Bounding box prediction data

===============

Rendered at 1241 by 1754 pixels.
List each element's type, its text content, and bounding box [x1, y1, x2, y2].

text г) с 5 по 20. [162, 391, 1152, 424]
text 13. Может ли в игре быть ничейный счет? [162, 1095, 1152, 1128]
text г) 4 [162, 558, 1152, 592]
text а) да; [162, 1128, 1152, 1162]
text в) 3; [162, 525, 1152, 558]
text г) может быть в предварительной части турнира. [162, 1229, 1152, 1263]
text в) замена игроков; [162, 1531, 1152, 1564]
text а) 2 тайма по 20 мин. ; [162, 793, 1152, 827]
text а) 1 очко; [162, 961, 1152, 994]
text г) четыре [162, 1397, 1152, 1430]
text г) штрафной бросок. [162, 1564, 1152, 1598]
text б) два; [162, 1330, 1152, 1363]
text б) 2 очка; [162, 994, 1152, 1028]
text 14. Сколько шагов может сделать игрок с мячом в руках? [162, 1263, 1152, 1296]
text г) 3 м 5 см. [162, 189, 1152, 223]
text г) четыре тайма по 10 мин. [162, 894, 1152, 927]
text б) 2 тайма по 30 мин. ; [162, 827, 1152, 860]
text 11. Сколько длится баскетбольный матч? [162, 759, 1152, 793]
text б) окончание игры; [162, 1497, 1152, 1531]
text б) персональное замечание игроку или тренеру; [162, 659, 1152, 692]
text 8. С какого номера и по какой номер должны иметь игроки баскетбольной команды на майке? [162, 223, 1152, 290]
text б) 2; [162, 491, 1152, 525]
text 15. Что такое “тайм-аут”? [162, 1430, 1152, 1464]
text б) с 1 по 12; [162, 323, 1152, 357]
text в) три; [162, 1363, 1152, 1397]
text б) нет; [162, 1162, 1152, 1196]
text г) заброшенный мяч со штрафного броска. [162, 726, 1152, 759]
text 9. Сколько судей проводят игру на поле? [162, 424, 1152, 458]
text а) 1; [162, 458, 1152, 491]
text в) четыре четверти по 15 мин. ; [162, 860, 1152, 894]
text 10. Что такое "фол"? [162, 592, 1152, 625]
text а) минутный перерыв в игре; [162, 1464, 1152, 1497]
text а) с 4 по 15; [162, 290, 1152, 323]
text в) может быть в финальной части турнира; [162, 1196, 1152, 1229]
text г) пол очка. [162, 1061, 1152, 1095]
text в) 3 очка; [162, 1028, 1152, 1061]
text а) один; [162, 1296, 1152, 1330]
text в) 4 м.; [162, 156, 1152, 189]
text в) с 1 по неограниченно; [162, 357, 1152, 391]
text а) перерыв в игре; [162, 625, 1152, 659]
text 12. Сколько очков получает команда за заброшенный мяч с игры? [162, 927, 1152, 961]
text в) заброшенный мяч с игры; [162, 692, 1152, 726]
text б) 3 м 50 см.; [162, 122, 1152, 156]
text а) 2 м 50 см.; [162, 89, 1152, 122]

===============

● **The task**: Extract all the entries word for word.

● **Task response**:
Rendered at 1241 by 1754 pixels.
List each element's type, its text content, and bounding box [x1, y1, x2, y2].

text г) с 5 по 20. [162, 391, 1152, 424]
text 13. Может ли в игре быть ничейный счет? [162, 1095, 1152, 1128]
text г) 4 [162, 558, 1152, 592]
text а) да; [162, 1128, 1152, 1162]
text в) 3; [162, 525, 1152, 558]
text г) может быть в предварительной части турнира. [162, 1229, 1152, 1263]
text в) замена игроков; [162, 1531, 1152, 1564]
text а) 2 тайма по 20 мин. ; [162, 793, 1152, 827]
text а) 1 очко; [162, 961, 1152, 994]
text г) четыре [162, 1397, 1152, 1430]
text г) штрафной бросок. [162, 1564, 1152, 1598]
text б) два; [162, 1330, 1152, 1363]
text б) 2 очка; [162, 994, 1152, 1028]
text 14. Сколько шагов может сделать игрок с мячом в руках? [162, 1263, 1152, 1296]
text г) 3 м 5 см. [162, 189, 1152, 223]
text г) четыре тайма по 10 мин. [162, 894, 1152, 927]
text б) 2 тайма по 30 мин. ; [162, 827, 1152, 860]
text 11. Сколько длится баскетбольный матч? [162, 759, 1152, 793]
text б) окончание игры; [162, 1497, 1152, 1531]
text б) персональное замечание игроку или тренеру; [162, 659, 1152, 692]
text 8. С какого номера и по какой номер должны иметь игроки баскетбольной команды на майке? [162, 223, 1152, 290]
text б) 2; [162, 491, 1152, 525]
text 15. Что такое “тайм-аут”? [162, 1430, 1152, 1464]
text б) с 1 по 12; [162, 323, 1152, 357]
text в) три; [162, 1363, 1152, 1397]
text б) нет; [162, 1162, 1152, 1196]
text г) заброшенный мяч со штрафного броска. [162, 726, 1152, 759]
text 9. Сколько судей проводят игру на поле? [162, 424, 1152, 458]
text а) 1; [162, 458, 1152, 491]
text в) четыре четверти по 15 мин. ; [162, 860, 1152, 894]
text 10. Что такое "фол"? [162, 592, 1152, 625]
text а) минутный перерыв в игре; [162, 1464, 1152, 1497]
text а) с 4 по 15; [162, 290, 1152, 323]
text в) может быть в финальной части турнира; [162, 1196, 1152, 1229]
text г) пол очка. [162, 1061, 1152, 1095]
text в) 3 очка; [162, 1028, 1152, 1061]
text а) один; [162, 1296, 1152, 1330]
text в) 4 м.; [162, 156, 1152, 189]
text в) с 1 по неограниченно; [162, 357, 1152, 391]
text а) перерыв в игре; [162, 625, 1152, 659]
text 12. Сколько очков получает команда за заброшенный мяч с игры? [162, 927, 1152, 961]
text в) заброшенный мяч с игры; [162, 692, 1152, 726]
text б) 3 м 50 см.; [162, 122, 1152, 156]
text а) 2 м 50 см.; [162, 89, 1152, 122]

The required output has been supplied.